• [Work required]:
Return each line exactly, beginning with the one that has "35: (371, 445, 3.58)" and finishing with the final line of the material. Drop any pictures.

[Data shown]

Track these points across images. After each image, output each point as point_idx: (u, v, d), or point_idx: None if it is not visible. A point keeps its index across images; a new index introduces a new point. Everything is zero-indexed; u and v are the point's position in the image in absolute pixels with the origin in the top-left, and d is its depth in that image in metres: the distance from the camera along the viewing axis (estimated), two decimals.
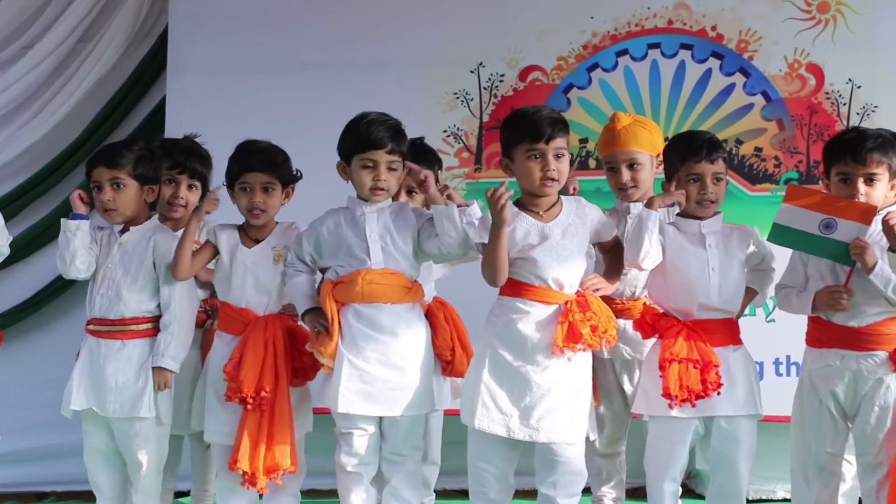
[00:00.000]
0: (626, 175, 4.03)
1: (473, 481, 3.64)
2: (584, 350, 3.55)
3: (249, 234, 3.88)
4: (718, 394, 3.57)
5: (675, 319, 3.67)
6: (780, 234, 3.68)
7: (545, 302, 3.56)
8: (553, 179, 3.57)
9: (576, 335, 3.51)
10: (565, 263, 3.58)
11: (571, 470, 3.58)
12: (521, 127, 3.59)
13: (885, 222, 3.41)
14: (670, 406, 3.57)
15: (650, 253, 3.64)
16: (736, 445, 3.63)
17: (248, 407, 3.69)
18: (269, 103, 5.02)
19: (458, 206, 3.80)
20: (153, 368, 3.81)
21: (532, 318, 3.55)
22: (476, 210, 3.87)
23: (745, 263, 3.76)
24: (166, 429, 3.91)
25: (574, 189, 4.23)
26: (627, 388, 4.06)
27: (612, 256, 3.79)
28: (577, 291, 3.60)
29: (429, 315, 4.00)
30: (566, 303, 3.55)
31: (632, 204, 4.06)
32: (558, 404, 3.53)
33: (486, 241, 3.57)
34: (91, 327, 3.88)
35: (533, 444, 3.57)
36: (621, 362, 4.06)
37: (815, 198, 3.65)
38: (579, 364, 3.58)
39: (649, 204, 3.66)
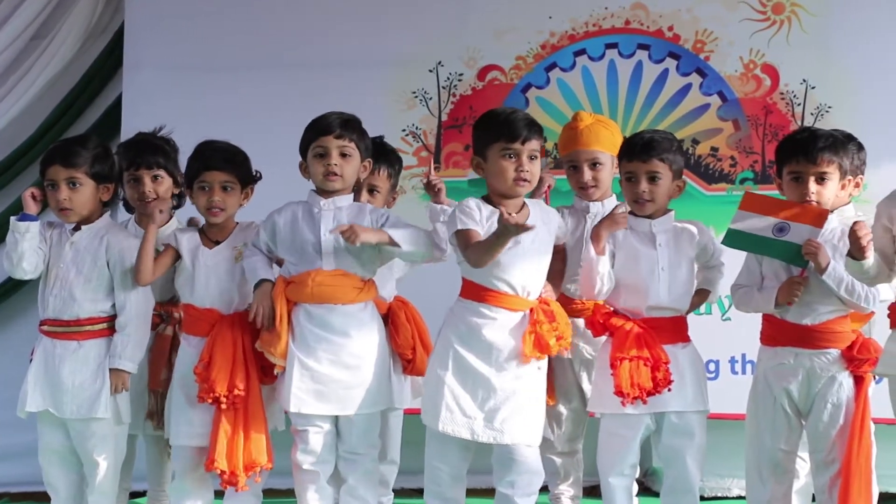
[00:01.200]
0: (587, 174, 4.05)
1: (430, 480, 3.65)
2: (551, 356, 3.58)
3: (210, 235, 3.87)
4: (669, 390, 3.60)
5: (625, 318, 3.70)
6: (735, 239, 3.71)
7: (511, 309, 3.57)
8: (526, 180, 3.58)
9: (543, 346, 3.53)
10: (532, 268, 3.59)
11: (529, 469, 3.59)
12: (496, 127, 3.60)
13: (853, 232, 3.42)
14: (623, 404, 3.60)
15: (603, 290, 3.71)
16: (686, 440, 3.68)
17: (223, 406, 3.67)
18: (228, 102, 4.99)
19: (440, 203, 3.86)
20: (110, 370, 3.78)
21: (498, 324, 3.55)
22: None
23: (696, 261, 3.80)
24: (125, 428, 3.89)
25: (549, 186, 4.23)
26: (586, 386, 4.07)
27: (554, 261, 3.75)
28: (540, 298, 3.61)
29: (390, 314, 4.01)
30: (532, 311, 3.56)
31: (591, 203, 4.09)
32: (521, 407, 3.54)
33: (469, 226, 3.53)
34: (45, 328, 3.84)
35: (489, 444, 3.57)
36: (580, 361, 4.08)
37: (769, 203, 3.69)
38: (540, 366, 3.60)
39: (596, 241, 3.68)
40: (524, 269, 3.57)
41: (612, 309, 3.75)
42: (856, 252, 3.42)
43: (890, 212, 3.46)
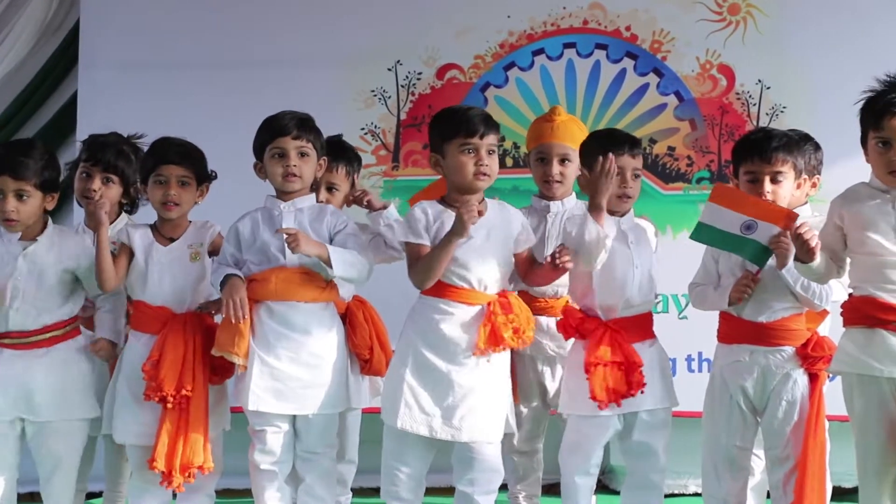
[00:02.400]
0: (556, 168, 4.08)
1: (387, 481, 3.63)
2: (503, 350, 3.58)
3: (163, 232, 3.84)
4: (642, 392, 3.63)
5: (597, 321, 3.71)
6: (703, 233, 3.72)
7: (468, 303, 3.57)
8: (486, 174, 3.59)
9: (498, 338, 3.53)
10: (488, 264, 3.59)
11: (489, 467, 3.60)
12: (455, 122, 3.60)
13: (798, 235, 3.44)
14: (599, 408, 3.62)
15: (603, 258, 3.67)
16: (657, 435, 3.72)
17: (169, 406, 3.65)
18: (185, 101, 4.97)
19: (376, 210, 3.83)
20: (101, 339, 3.82)
21: (456, 319, 3.56)
22: (393, 211, 3.88)
23: None
24: (87, 426, 3.86)
25: None
26: (549, 384, 4.10)
27: (529, 276, 3.74)
28: (500, 292, 3.62)
29: (348, 313, 4.00)
30: (489, 304, 3.57)
31: (551, 203, 4.11)
32: (479, 404, 3.54)
33: (409, 240, 3.58)
34: (8, 341, 3.78)
35: (449, 443, 3.58)
36: (544, 359, 4.09)
37: (739, 198, 3.70)
38: (498, 363, 3.60)
39: (597, 213, 3.61)
40: (479, 264, 3.57)
41: (582, 312, 3.76)
42: (802, 255, 3.45)
43: (841, 211, 3.50)
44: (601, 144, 3.78)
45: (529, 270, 3.73)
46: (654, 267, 3.84)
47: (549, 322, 4.02)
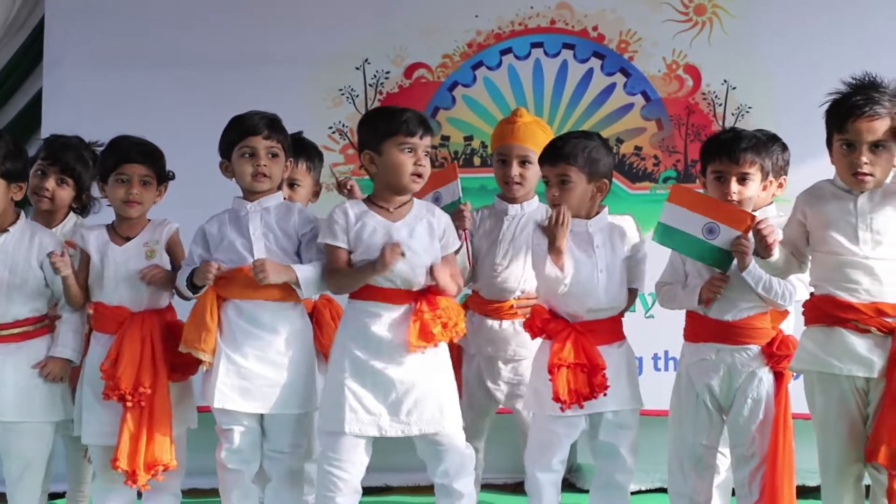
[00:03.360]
0: (516, 169, 4.10)
1: (322, 487, 3.57)
2: (435, 345, 3.57)
3: (120, 231, 3.82)
4: (605, 395, 3.64)
5: (563, 322, 3.72)
6: (665, 235, 3.74)
7: (395, 303, 3.57)
8: (421, 175, 3.60)
9: (428, 334, 3.53)
10: (413, 267, 3.57)
11: (459, 453, 3.62)
12: (395, 121, 3.59)
13: (757, 231, 3.49)
14: (561, 409, 3.63)
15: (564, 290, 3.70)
16: (623, 434, 3.73)
17: (128, 404, 3.63)
18: (150, 99, 4.94)
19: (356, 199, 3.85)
20: (50, 359, 3.78)
21: (385, 319, 3.56)
22: None
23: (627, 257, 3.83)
24: (52, 427, 3.84)
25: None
26: (490, 385, 4.12)
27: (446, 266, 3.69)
28: (427, 287, 3.61)
29: (315, 312, 4.01)
30: (417, 302, 3.56)
31: (510, 205, 4.13)
32: (424, 396, 3.55)
33: (327, 241, 3.58)
34: None
35: (404, 441, 3.58)
36: (485, 358, 4.12)
37: (698, 199, 3.73)
38: (436, 355, 3.60)
39: (556, 256, 3.65)
40: (404, 268, 3.55)
41: (549, 313, 3.77)
42: (761, 250, 3.49)
43: (804, 208, 3.53)
44: (543, 156, 3.82)
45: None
46: (641, 266, 3.83)
47: (493, 323, 4.08)
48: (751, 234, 3.59)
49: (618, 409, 3.72)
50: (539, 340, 3.80)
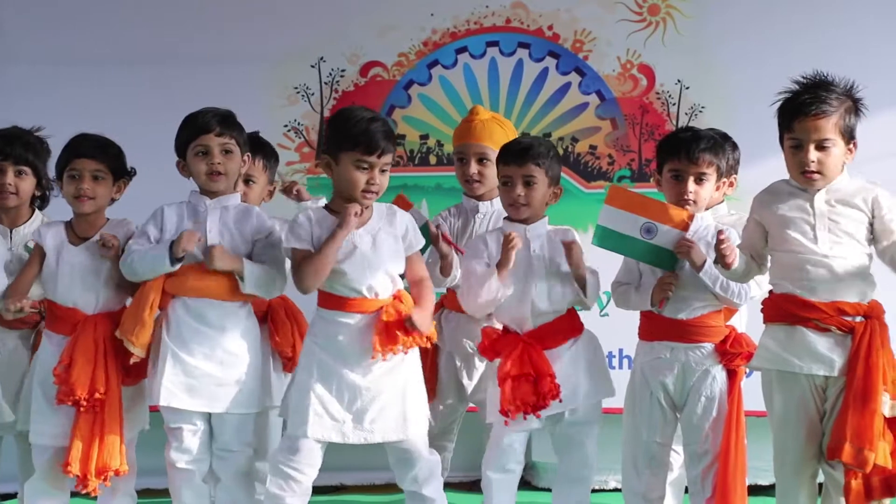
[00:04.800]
0: (474, 167, 4.11)
1: (274, 486, 3.55)
2: (403, 352, 3.56)
3: (78, 231, 3.78)
4: (560, 401, 3.65)
5: (513, 336, 3.72)
6: (604, 237, 3.76)
7: (363, 311, 3.56)
8: (374, 192, 3.58)
9: (392, 339, 3.52)
10: (377, 272, 3.57)
11: (426, 458, 3.62)
12: (355, 136, 3.54)
13: (718, 243, 3.49)
14: (506, 423, 3.65)
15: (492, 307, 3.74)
16: (584, 430, 3.75)
17: (82, 409, 3.60)
18: (106, 97, 4.87)
19: (304, 201, 3.82)
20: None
21: (353, 328, 3.55)
22: (324, 202, 3.87)
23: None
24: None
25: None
26: (465, 381, 4.12)
27: (416, 292, 3.68)
28: (393, 294, 3.61)
29: (270, 311, 4.00)
30: (381, 308, 3.55)
31: (480, 203, 4.13)
32: (389, 404, 3.55)
33: (293, 245, 3.55)
34: None
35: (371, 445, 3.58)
36: (462, 356, 4.12)
37: (635, 200, 3.76)
38: (404, 361, 3.59)
39: (500, 272, 3.66)
40: (368, 273, 3.55)
41: (499, 328, 3.79)
42: (720, 262, 3.52)
43: (762, 208, 3.54)
44: (498, 157, 3.83)
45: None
46: (568, 273, 3.77)
47: (471, 320, 4.03)
48: (691, 233, 3.64)
49: (575, 407, 3.72)
50: None
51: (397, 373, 3.57)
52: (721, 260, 3.49)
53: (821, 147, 3.40)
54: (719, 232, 3.51)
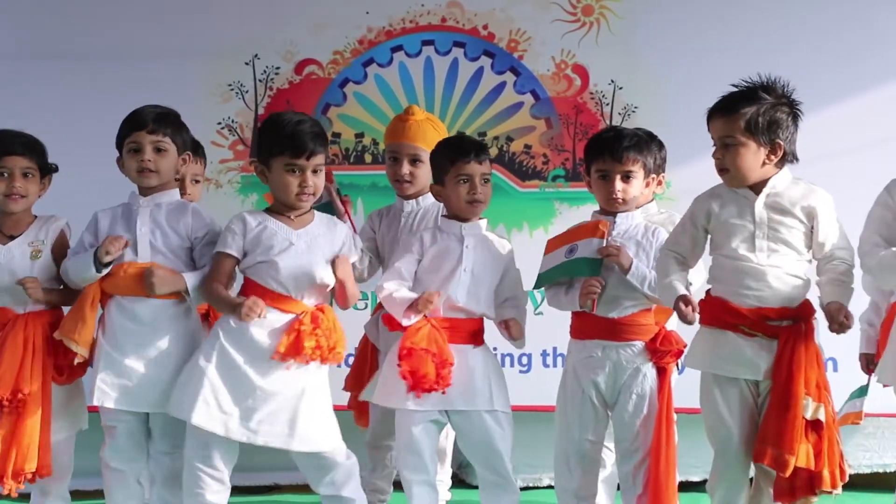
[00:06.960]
0: (406, 168, 4.10)
1: (191, 482, 3.54)
2: (305, 363, 3.53)
3: (4, 229, 3.74)
4: (457, 394, 3.64)
5: (422, 318, 3.69)
6: (542, 280, 3.85)
7: (283, 310, 3.55)
8: (310, 194, 3.58)
9: (298, 348, 3.49)
10: (307, 274, 3.56)
11: (342, 463, 3.61)
12: (282, 140, 3.55)
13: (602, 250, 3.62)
14: (408, 391, 3.61)
15: None
16: (483, 435, 3.71)
17: (5, 409, 3.56)
18: (40, 93, 4.83)
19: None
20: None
21: (267, 323, 3.53)
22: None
23: (499, 282, 3.82)
24: None
25: None
26: None
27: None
28: (317, 305, 3.60)
29: (211, 310, 3.96)
30: (300, 314, 3.54)
31: (406, 201, 4.14)
32: (280, 410, 3.51)
33: (220, 249, 3.56)
34: None
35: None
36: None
37: (559, 237, 3.85)
38: (307, 373, 3.55)
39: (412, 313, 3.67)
40: (297, 272, 3.55)
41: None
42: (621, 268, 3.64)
43: (706, 210, 3.54)
44: (448, 155, 3.81)
45: None
46: (495, 281, 3.79)
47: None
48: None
49: (467, 409, 3.69)
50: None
51: (296, 381, 3.54)
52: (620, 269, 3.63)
53: (724, 147, 3.45)
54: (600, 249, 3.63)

[/Data shown]

• [Answer for the task]:
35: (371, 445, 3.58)
36: (462, 356, 4.12)
37: (635, 200, 3.76)
38: (404, 361, 3.59)
39: (500, 272, 3.66)
40: (368, 273, 3.55)
41: (499, 328, 3.79)
42: (720, 262, 3.52)
43: (762, 208, 3.54)
44: (498, 157, 3.83)
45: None
46: (568, 273, 3.77)
47: (471, 320, 4.03)
48: (691, 233, 3.64)
49: (575, 407, 3.72)
50: None
51: (397, 373, 3.57)
52: (721, 260, 3.49)
53: (821, 147, 3.40)
54: (719, 232, 3.51)
[00:06.960]
0: (406, 168, 4.10)
1: (191, 482, 3.54)
2: (305, 363, 3.53)
3: (4, 229, 3.74)
4: (457, 394, 3.64)
5: (422, 318, 3.69)
6: (542, 280, 3.85)
7: (283, 310, 3.55)
8: (310, 194, 3.58)
9: (298, 348, 3.49)
10: (307, 274, 3.56)
11: (342, 463, 3.61)
12: (282, 140, 3.55)
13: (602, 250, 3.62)
14: (408, 391, 3.61)
15: None
16: (483, 435, 3.71)
17: (5, 409, 3.56)
18: (40, 93, 4.83)
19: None
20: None
21: (267, 323, 3.53)
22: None
23: (499, 282, 3.82)
24: None
25: None
26: None
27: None
28: (317, 305, 3.60)
29: (211, 310, 3.96)
30: (300, 314, 3.54)
31: (406, 201, 4.14)
32: (280, 410, 3.51)
33: (220, 249, 3.56)
34: None
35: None
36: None
37: (559, 237, 3.85)
38: (307, 373, 3.55)
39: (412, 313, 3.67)
40: (297, 272, 3.55)
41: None
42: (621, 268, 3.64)
43: (706, 210, 3.54)
44: (448, 155, 3.81)
45: None
46: (495, 281, 3.79)
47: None
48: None
49: (467, 409, 3.69)
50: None
51: (296, 381, 3.54)
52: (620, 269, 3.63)
53: (724, 147, 3.45)
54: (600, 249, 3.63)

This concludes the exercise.